Berdasarkan hasil penyidikan, tersangka berinisial T diduga menerima dan memperjualbelikan sepeda motor yang berasal dari tindak pidana pencurian. Dari tangan tersangka, penyidik turut mengamankan barang bukti berupa dokumen kendaraan yang berkaitan dengan perkara tersebut.
Kasus ini bermula dari laporan kehilangan sepeda motor milik seorang warga di Kecamatan Ketapang. Kendaraan tersebut diketahui hilang saat terparkir di dalam rumah korban. Setelah menerima laporan, polisi melakukan serangkaian penyelidikan hingga akhirnya mengarah kepada dugaan tindak pidana penadahan.
Polres Sampang menegaskan komitmennya untuk terus menindak pelaku kejahatan, termasuk pihak-pihak yang menampung atau memperjualbelikan barang hasil tindak pidana. Sebab, praktik penadahan dinilai menjadi salah satu faktor yang mendorong terjadinya tindak pencurian.
Saat ini tersangka telah diamankan di Polres Sampang untuk menjalani proses hukum lebih lanjut. Penyidik juga masih melakukan pendalaman guna mengungkap kemungkinan keterlibatan pihak lain dalam perkara tersebut.

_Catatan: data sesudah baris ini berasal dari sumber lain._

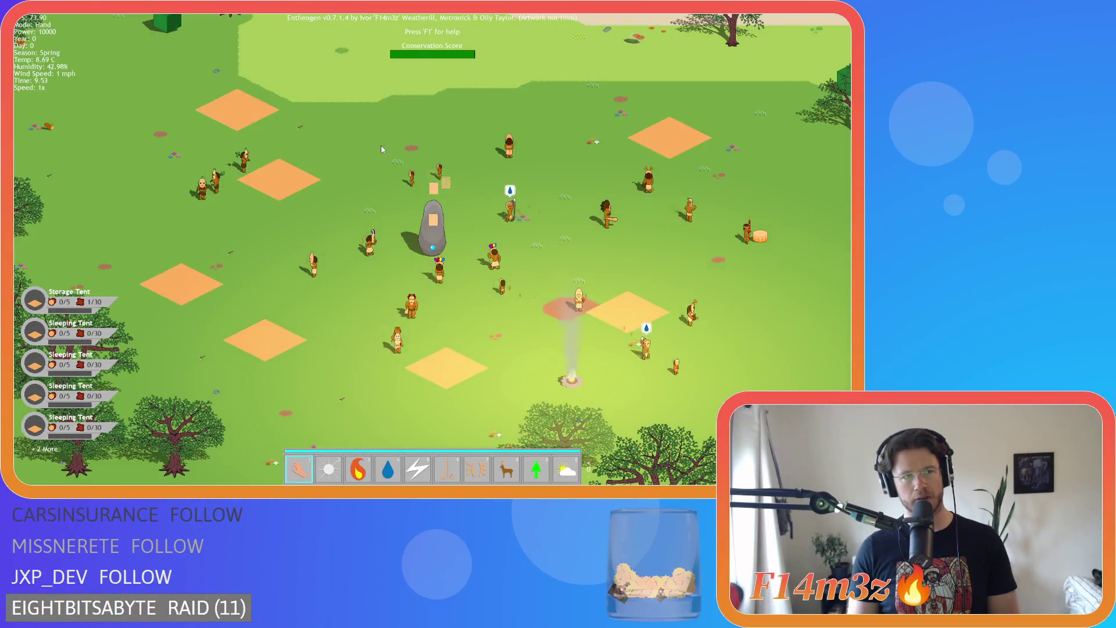
scroll(381, 149, down, 5)
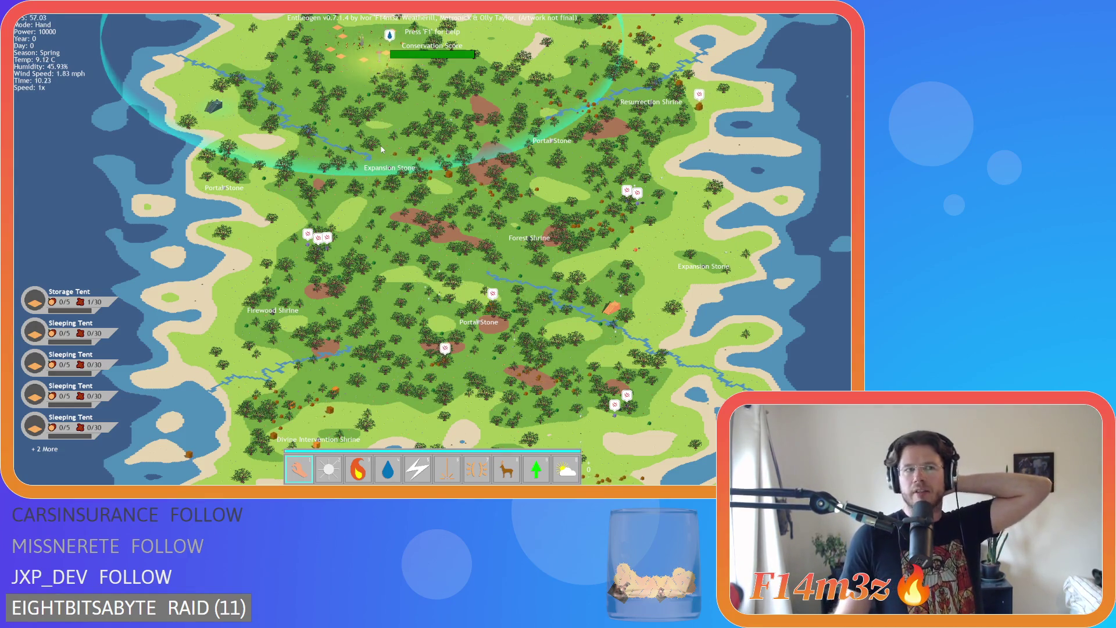
Recentre on the village and pan across the lake, trees, camp and forest.
key(space)
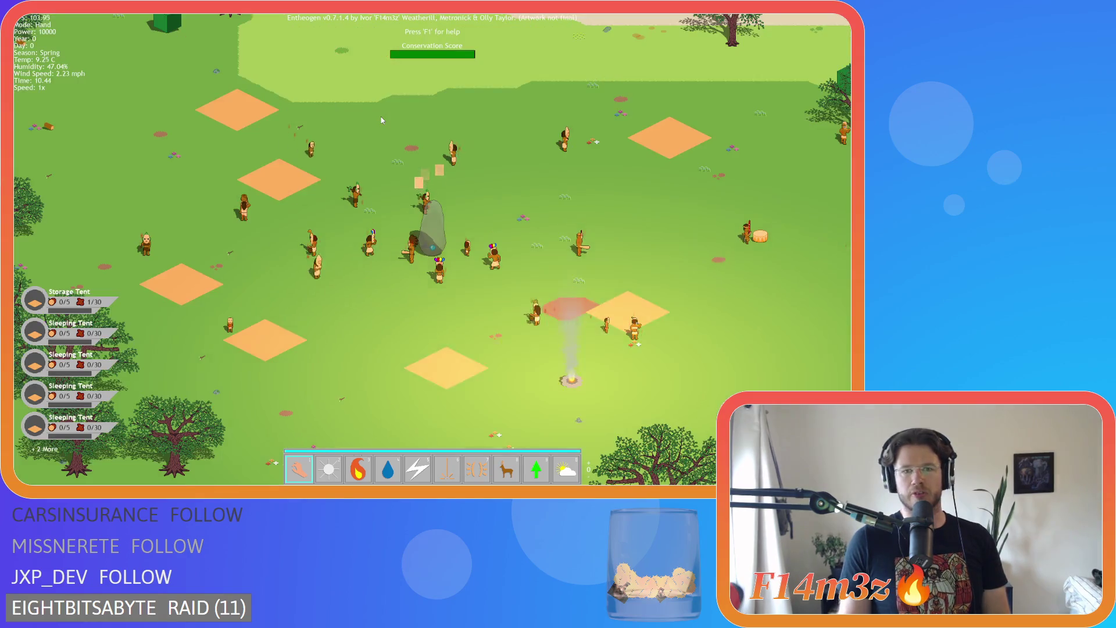
key(d)
key(s)
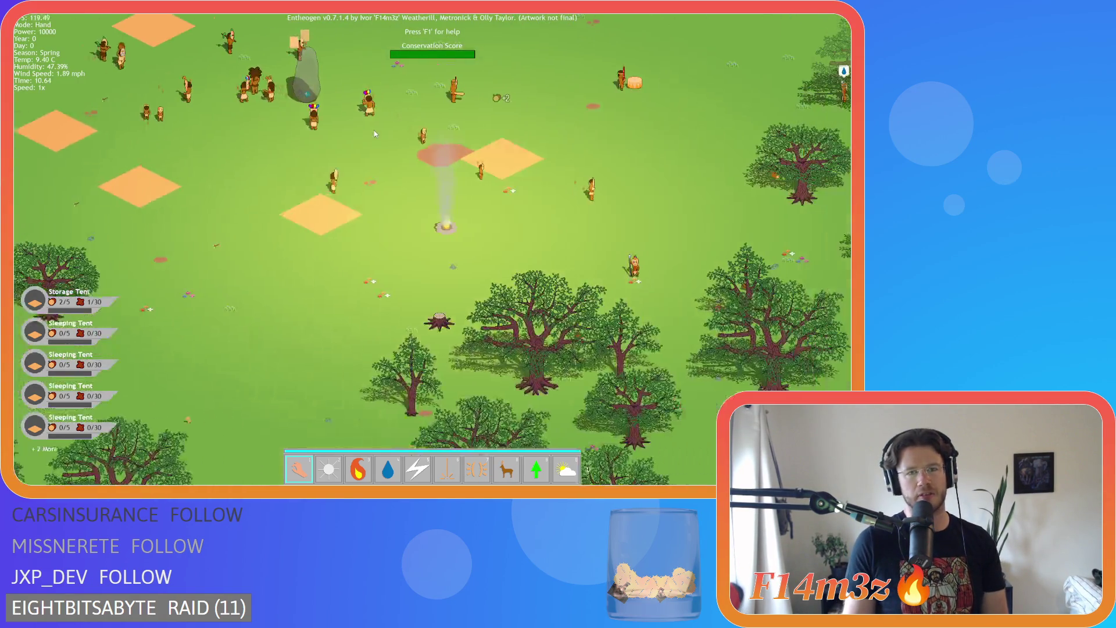
key(w)
key(d)
key(a)
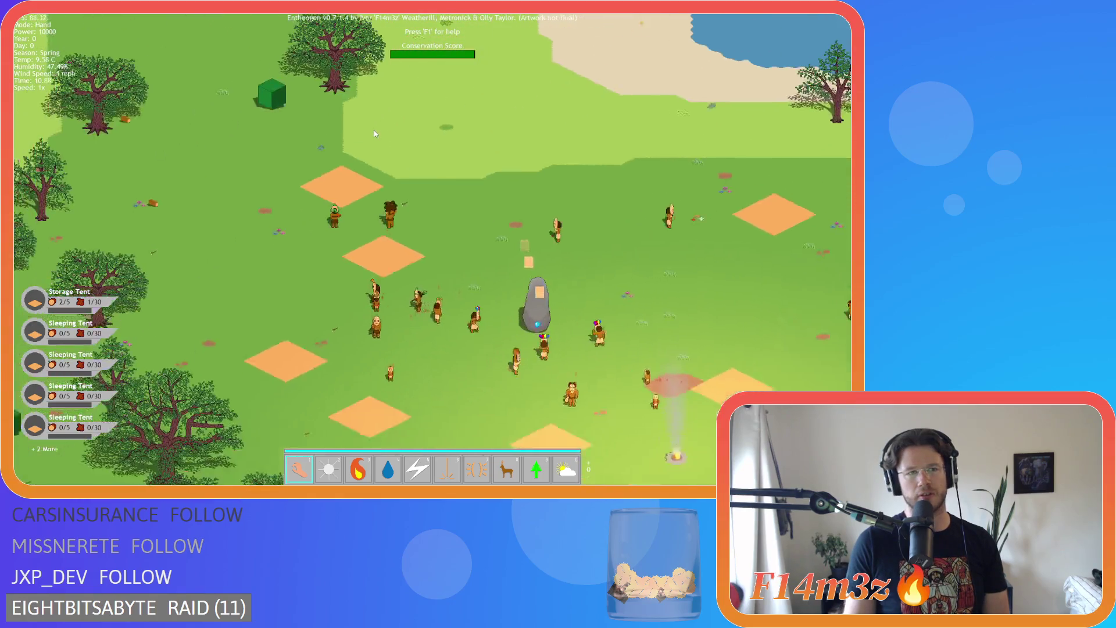
key(s)
key(d)
key(w)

Keberhasilan pengungkapan kasus tersebut sekaligus menambah daftar capaian Tim URC Polres Sampang yang dibentuk khusus untuk memburu pelaku kejahatan jalanan dan kejahatan konvensional. Tim gabungan Satreskrim dan Sat Intelkam itu sebelumnya juga berhasil mengungkap sejumlah kasus curanmor di wilayah hukum Polres Sampang.
Berdasarkan data kepolisian, sejak Desember 2025 hingga April 2026, sebanyak 16 perkara curanmor dengan 17 tersangka berhasil diungkap, sebagai bagian dari upaya menciptakan situasi kamtibmas yang aman dan kondusif bagi masyarakat.